Case study 3: Contextual factors leading to persistence of malaria in remote Central Viet Nam

Background: The persistence of malaria in Viet Nam is related to complexities within the health system, sociocultural, economic and environmental contexts. The establishment of the National Malaria Control Programme with a strategy to distribute bed nets, as well as diagnosing and treating confirmed cases free of charge, dramatically reduced the malaria incidence rate from 1.2 million clinical cases in 1991 to 185 529 in 2002. Despite these efforts, however, the central province of Quang Tri – with poor, low-educated and culturally diverse minority populations – had one of the highest malaria burdens in the country. A study aiming to strengthen to malaria control sought to identify how the health system and community factors are linked to malaria persistence. A multidisciplinary team conducted the study from March 2004 to April 2005. A mixed-methods approach was used in two of the districts with the highest malaria burden. In the formative stage, qualitative approaches were used to inform the later quantitative part of the study. Semi-structured interviews and focus group discussions were conducted with purposively selected health care managers, village heads and villagers to explore beliefs, attitudes, awareness, health care-seeking behaviour and circumstances relevant to malaria exposure and control. A knowledge attitude and practices (KAP) survey was conducted in the assessment stage, face-to-face with the village health workers (VHWs) and community members. Checklists were used to assess the visibility and status of malaria treatment guidelines, quality of microscopy, as well as bed net quality (during KAP survey home visits). To determine actual bed net use, unannounced night visits to homes were also conducted.

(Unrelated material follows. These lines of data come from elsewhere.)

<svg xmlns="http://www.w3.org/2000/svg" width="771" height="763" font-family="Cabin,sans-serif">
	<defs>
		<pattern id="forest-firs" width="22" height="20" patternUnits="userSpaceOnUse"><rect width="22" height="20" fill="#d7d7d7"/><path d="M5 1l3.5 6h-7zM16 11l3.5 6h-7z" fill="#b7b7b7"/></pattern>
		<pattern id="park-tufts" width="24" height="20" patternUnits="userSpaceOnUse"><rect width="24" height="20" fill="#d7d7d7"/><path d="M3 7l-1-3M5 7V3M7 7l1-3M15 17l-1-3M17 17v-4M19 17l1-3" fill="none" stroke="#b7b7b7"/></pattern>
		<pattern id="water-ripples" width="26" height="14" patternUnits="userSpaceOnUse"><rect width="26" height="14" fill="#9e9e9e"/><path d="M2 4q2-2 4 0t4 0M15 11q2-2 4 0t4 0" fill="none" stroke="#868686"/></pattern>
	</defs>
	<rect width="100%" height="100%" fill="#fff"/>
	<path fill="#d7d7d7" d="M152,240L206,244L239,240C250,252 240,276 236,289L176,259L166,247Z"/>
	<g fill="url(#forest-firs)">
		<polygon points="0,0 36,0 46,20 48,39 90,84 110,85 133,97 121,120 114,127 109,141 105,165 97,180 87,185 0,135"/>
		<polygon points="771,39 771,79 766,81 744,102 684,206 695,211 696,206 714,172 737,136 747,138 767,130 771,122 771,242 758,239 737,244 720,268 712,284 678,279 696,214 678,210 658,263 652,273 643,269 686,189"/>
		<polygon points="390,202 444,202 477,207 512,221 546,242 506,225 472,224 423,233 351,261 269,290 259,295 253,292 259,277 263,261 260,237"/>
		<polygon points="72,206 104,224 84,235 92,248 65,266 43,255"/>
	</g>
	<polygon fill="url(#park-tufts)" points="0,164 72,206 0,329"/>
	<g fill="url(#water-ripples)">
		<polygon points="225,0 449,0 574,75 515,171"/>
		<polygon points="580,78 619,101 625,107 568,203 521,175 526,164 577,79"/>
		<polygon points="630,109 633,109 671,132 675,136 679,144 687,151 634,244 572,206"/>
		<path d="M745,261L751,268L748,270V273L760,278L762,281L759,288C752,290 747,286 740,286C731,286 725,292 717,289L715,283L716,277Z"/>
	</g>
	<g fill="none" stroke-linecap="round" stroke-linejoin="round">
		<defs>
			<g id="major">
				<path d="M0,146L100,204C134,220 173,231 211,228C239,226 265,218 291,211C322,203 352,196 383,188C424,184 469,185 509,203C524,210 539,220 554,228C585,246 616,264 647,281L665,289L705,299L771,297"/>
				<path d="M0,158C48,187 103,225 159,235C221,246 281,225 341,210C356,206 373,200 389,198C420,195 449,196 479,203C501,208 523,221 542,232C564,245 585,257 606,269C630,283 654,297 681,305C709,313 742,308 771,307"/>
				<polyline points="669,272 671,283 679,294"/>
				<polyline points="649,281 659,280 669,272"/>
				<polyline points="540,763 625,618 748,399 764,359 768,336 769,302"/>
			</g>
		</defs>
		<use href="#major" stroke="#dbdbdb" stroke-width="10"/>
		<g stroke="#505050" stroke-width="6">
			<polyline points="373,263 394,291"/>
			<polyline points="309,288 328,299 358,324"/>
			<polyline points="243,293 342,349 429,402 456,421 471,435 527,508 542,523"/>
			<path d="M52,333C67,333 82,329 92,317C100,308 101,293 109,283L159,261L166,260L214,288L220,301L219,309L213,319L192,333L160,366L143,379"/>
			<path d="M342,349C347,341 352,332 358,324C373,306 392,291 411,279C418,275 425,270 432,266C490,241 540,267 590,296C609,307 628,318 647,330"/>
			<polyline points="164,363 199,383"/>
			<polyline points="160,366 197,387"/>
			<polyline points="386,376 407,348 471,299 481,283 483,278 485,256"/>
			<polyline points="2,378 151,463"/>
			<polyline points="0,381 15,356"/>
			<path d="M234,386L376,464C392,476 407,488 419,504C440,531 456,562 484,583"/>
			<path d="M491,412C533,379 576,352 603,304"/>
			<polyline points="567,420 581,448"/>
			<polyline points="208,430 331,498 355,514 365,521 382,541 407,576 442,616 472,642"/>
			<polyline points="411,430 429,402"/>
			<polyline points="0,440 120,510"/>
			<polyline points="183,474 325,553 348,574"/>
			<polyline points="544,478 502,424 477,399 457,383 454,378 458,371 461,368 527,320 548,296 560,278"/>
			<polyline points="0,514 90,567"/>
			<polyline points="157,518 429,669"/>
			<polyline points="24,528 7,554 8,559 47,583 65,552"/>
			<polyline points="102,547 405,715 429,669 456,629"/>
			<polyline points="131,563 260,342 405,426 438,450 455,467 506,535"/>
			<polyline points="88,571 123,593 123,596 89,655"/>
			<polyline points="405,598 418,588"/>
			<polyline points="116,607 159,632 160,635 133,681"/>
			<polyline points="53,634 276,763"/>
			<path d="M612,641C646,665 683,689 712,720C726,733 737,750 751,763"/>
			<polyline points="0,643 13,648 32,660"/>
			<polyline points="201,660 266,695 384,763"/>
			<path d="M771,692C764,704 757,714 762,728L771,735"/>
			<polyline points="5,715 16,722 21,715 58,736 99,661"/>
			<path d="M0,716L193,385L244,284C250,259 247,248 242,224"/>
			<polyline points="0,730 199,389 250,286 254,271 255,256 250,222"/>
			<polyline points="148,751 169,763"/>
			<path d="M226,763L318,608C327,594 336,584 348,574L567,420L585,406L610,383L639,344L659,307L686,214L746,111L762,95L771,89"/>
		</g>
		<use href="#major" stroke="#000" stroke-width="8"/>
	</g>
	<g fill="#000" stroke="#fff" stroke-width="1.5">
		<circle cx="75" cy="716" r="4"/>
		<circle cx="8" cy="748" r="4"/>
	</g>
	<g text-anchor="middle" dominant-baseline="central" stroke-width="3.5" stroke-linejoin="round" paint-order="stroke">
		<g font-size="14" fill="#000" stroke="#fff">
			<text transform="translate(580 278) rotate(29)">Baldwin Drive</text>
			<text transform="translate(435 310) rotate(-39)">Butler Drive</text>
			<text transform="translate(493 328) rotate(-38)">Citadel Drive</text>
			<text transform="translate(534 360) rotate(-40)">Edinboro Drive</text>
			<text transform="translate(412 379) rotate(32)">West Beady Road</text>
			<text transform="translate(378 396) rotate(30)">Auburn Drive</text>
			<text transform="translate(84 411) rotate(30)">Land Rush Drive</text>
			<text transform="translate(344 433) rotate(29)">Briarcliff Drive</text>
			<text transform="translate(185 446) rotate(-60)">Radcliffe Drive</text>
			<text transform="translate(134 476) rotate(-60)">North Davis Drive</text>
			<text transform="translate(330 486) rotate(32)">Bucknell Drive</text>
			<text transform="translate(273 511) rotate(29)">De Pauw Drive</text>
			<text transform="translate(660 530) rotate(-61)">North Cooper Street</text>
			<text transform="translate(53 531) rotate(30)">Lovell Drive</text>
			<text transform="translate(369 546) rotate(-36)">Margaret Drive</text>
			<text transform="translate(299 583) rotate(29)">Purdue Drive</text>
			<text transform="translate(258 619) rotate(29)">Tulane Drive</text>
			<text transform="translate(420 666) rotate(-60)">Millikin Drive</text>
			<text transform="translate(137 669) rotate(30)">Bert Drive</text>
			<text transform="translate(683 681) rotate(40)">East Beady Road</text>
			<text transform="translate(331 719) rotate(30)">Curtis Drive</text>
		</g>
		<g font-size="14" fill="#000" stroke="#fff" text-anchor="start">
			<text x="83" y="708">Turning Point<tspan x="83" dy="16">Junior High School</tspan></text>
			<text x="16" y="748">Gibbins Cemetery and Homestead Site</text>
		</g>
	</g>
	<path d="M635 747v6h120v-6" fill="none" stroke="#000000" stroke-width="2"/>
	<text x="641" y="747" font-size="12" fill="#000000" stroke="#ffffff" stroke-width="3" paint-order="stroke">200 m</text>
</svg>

Findings: The main deficiencies at a health facility level were understaffing, unqualified staff, lack of in-service training, inaccessible treatment guidelines and lack of equipment and supplies. At a community level, socioeconomic and cultural factors impeded access to and effective use of interventions. Although diagnosis and treatment of malaria were free, patients were unable to afford the associated costs and this led to early self-discharge and failure to attend follow up appointments. Furthermore, although bed nets were supplied free of charge, the target of 80% coverage (i.e. one net per two people) was not met due to cultural sleeping norms, as well as low education and poverty. Overnight socializing among male neighbours is typical and yet the majority of homes did not have spare nets for guests. Risks to exposure was also increased due to the high mobility, which is culturally and economically driven. Whereas the geographical access to health services was addressed by having community health workers (CHWs), many of whom had insufficient training and this greatly affected their capacity to cope with all expected tasks. In addition, due to delays in rolling out the new guidelines for some of the medicines included in VHW kits, some CHWs did not follow prescribed treatment guidelines. Language barriers and mistrust between the ethnic minorities in western Quang Tri and service providers was also reported, and this may have contributed to the community’s lack of responsiveness to medical advice. Geographical inaccessibility due to poor roads, and shortage of telephones, were among the contextual barriers identified.

Conclusion: Deficiencies were established throughout the continuum of care from the health facility all through to the community level. These observations were used as a basis of the proposed intervention.

Lessons: A comprehensive analysis of context is critical for the effectiveness and ultimate success of any proposed intervention.